LA MALA PALABRA EN LA PROSA

Tal vez mi condición de asiduo lector, me da alguna autoridad para escribir de este tema, sin embargo ahora, lo hago con cierto recelo por tantas lectoras y lectores tan pundonorosos en el hablar, que se resienten al leer una palabra grosera. Cuando no, tengo que empezar ejemplificando con la prosa de Borges (que las sabía todas) y que nunca soltó al escribir, una mala palabra, pues opinaba que lo que más se gasta en una escritura es lo obsceno y lo pornográfico.


En efecto, una «mala palabra» es una obscenidad, si consideramos que obsceno significa lascivo, lujurioso, impúdico, algo fuera del buen gusto. Pero hoy, quizá no hay para qué andar con recelos, pues uno oye a las jovencitas de 13 y 14 años que salen de sus colegios, soltar palabras tan crudas como «no seás boluda» y otras «delicias», ellas siempre pensando que así «se está en onda»… La «cosa» viene ya desde viejos escritores ilustres como Boccaccio que escribió por el 1300 el cuento El hombre preñado, por lo menos, así se lo tradujo al castellano.

Y ya Cervantes se despacha un «hi de puta, bellaco», sin ningún recelo ni importarle escandalizar a nadie, pues por otra parte, el idioma español debe ser el más rico en cuanto se trata de «malas palabras», que algunos piensan que quedan bien cuando están en su justo lugar.

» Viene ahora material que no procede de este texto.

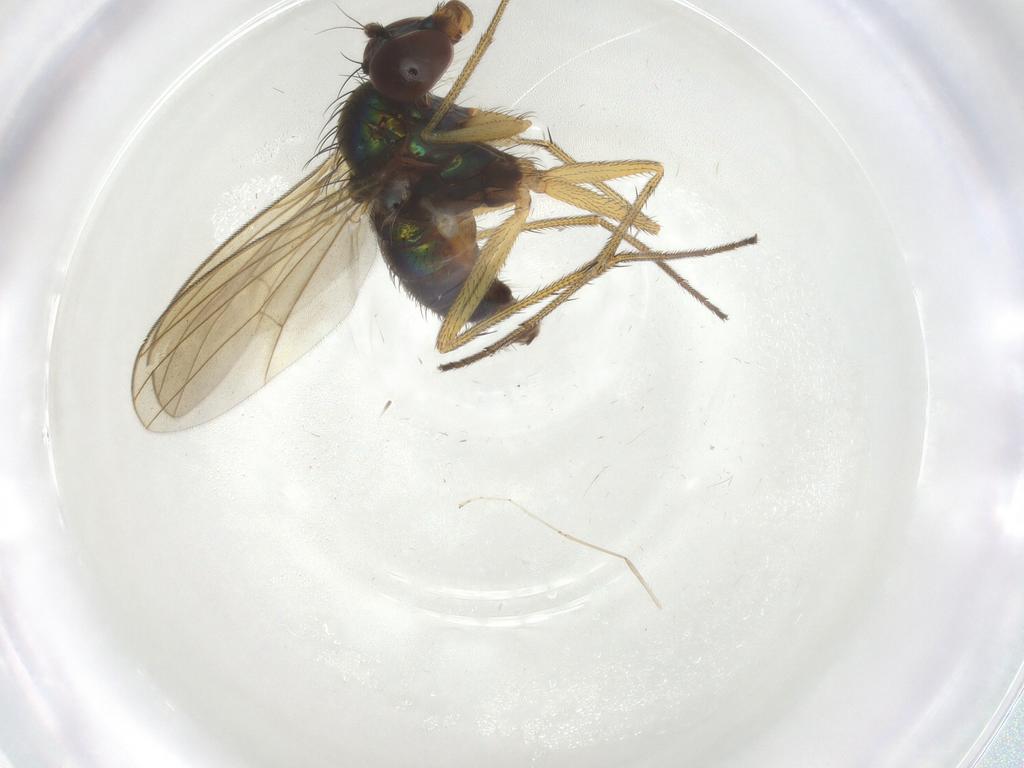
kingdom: Animalia
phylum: Arthropoda
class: Insecta
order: Diptera
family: Dolichopodidae
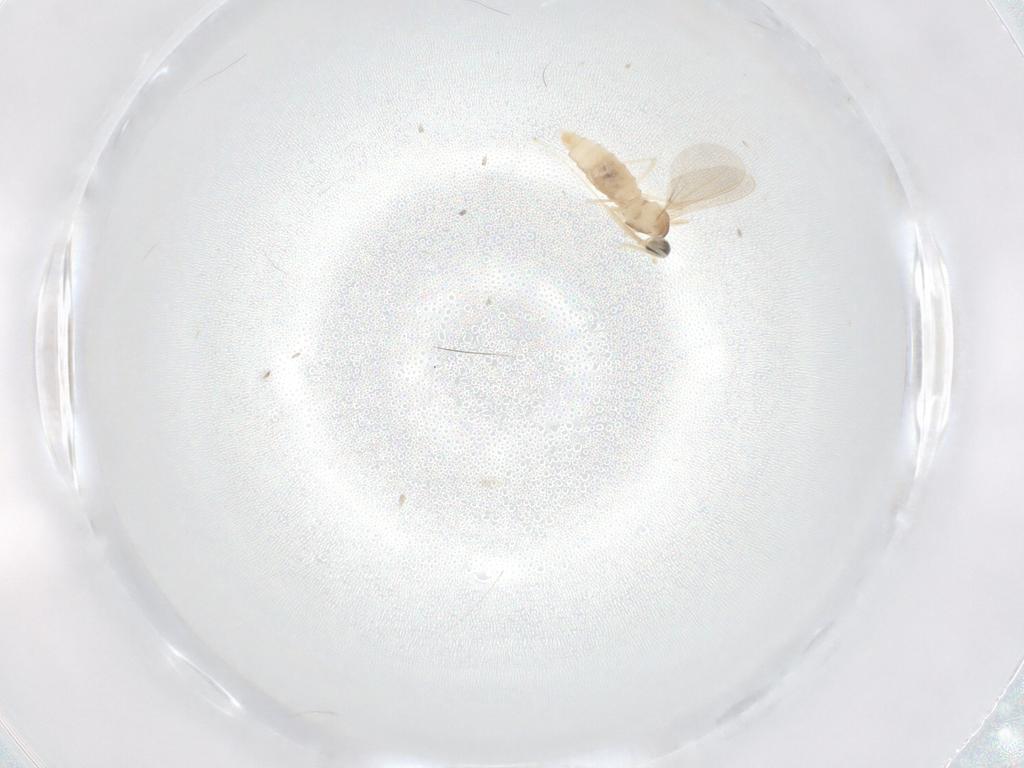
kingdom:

Y ya por el 1950 sale Sartre titulando una obra La putaine respectueuse (que eufemísticamente se tradujo como La mujerzuela respetuosa, verdadero anzuelo para tantos ávidos lectores).

Hace poco García Márquez, no tuvo empacho en titular una breve novela con un título que es de tan grande mal gusto, que aquí no vale la pena repetir… Por último, la austríaca Elfriede Jelinek, Premio Nobel literario 2004, que se despacha novelas llenas de malas palabras (así las vemos traducidas), que los tan circunspectos académicos del Nobel resuelven premiar como «novedosas» y hasta diríase «artísticas».

¿Será que en realidad este mundo actual está tan esnob que le resulta novedoso o valioso aplaudir y consagrar lo grotesco y fácilmente vendible, o será que se está viviendo días en que lo mediático (el rating) lo vulgariza todo al punto que hay que ser procaz para ser «valioso» o por lo menos «valedero»?.

Porque, por otra parte, el castellano nuestro está lleno de bellos eufemismos para no hablar siendo crudos o agresivos. Desde hace tanto que usamos el decir «pareja» por concubina, cuarto de baño por retrete o excusado; decimos «intimidad» a los órganos sexuales en vez de tantos crudos equivalentes que todos los varones (y «las niñas») conocemos… No obstante, ante tantos términos que usan los mal hablados y las mal habladas (por lo manos por ser elegantes) intentemos imitar a Borges en el cómo hablar y cómo escribir.